■ Supplied data ■
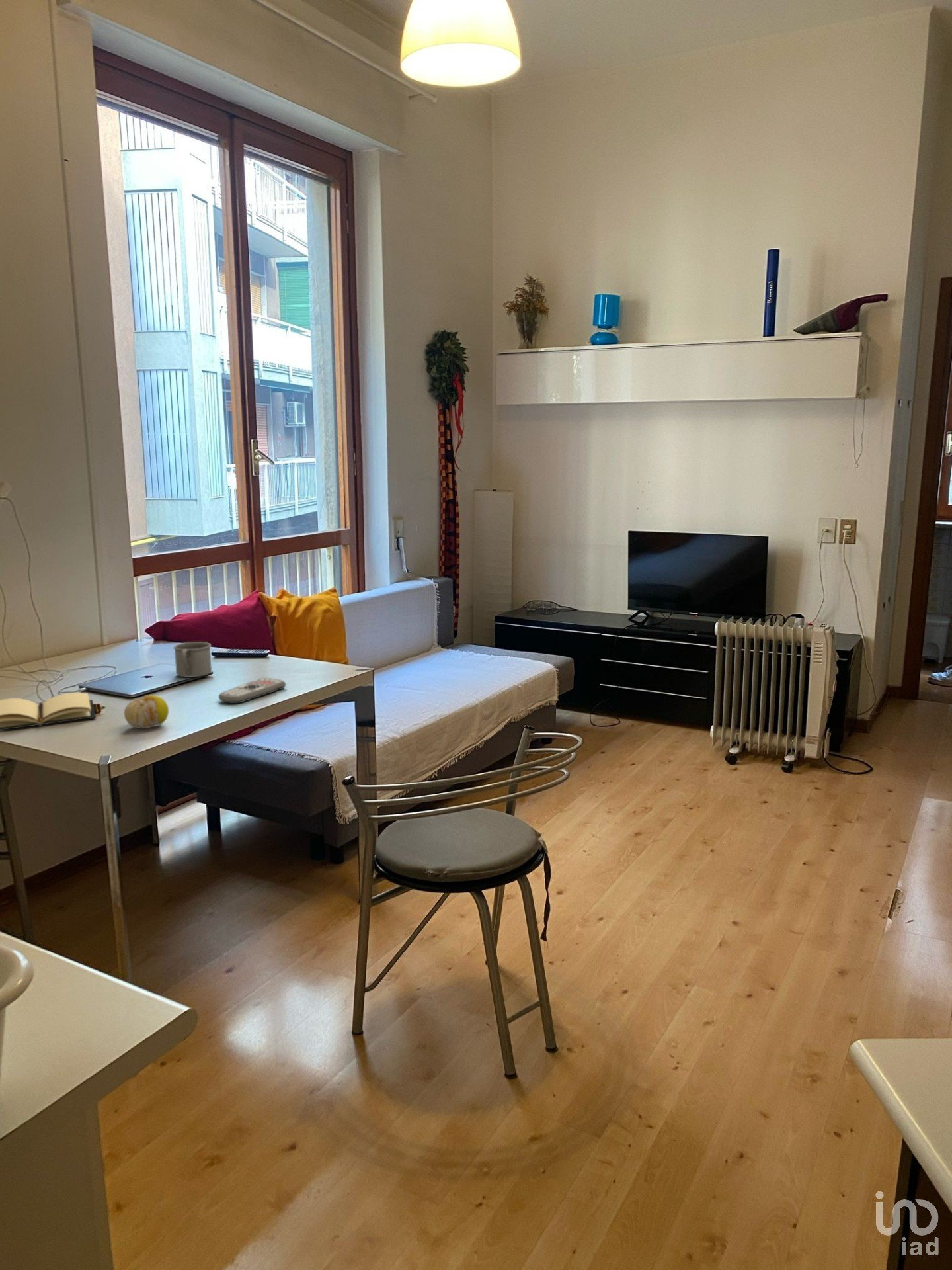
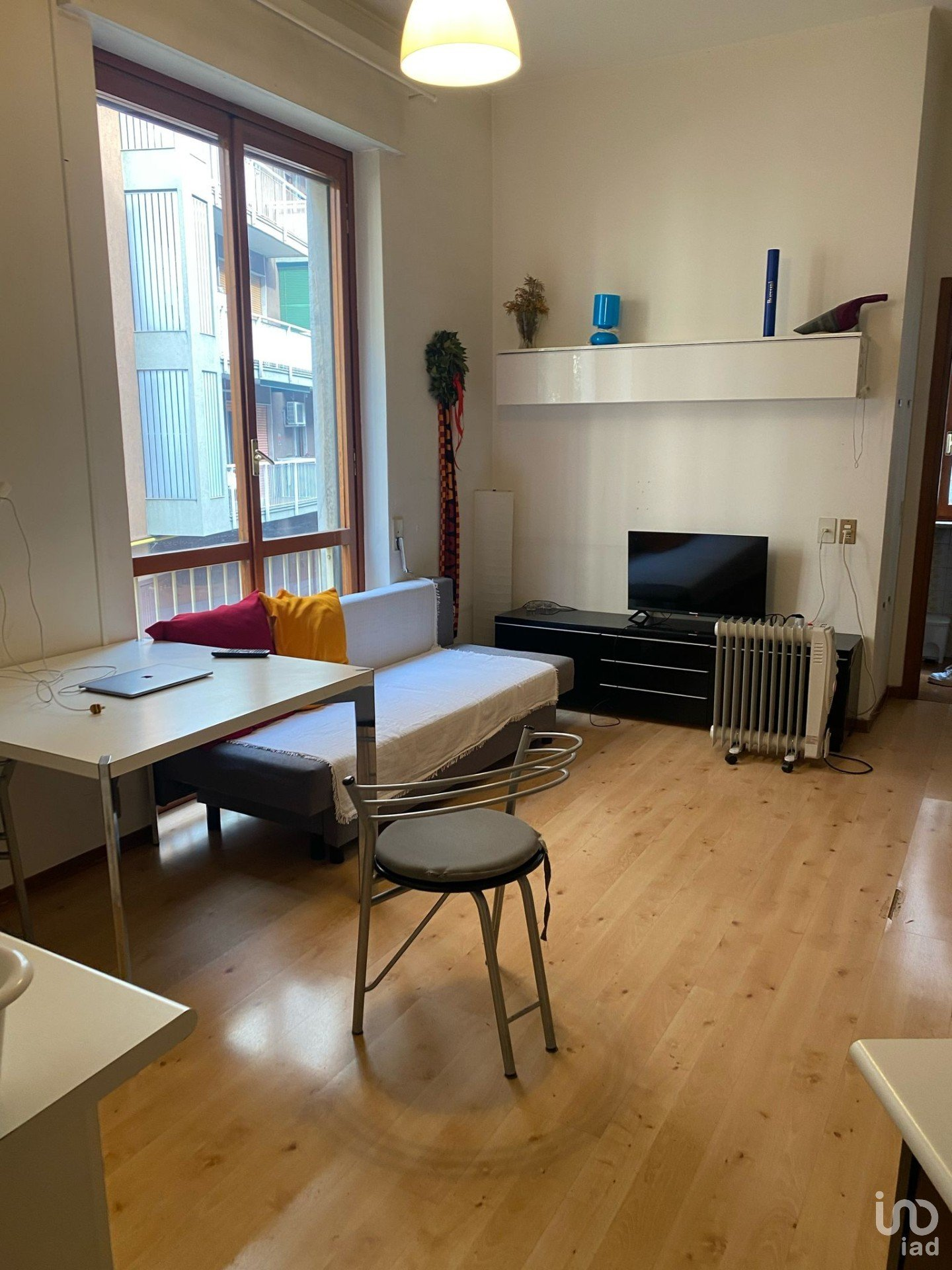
- book [0,692,97,731]
- mug [173,641,212,678]
- fruit [124,695,169,729]
- remote control [218,677,286,704]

■ The problem ■
Transcribe all data precisely. Pictures are not copied.

■ Solution to this exercise ■
- book [0,692,97,731]
- mug [173,641,212,678]
- fruit [124,695,169,729]
- remote control [218,677,286,704]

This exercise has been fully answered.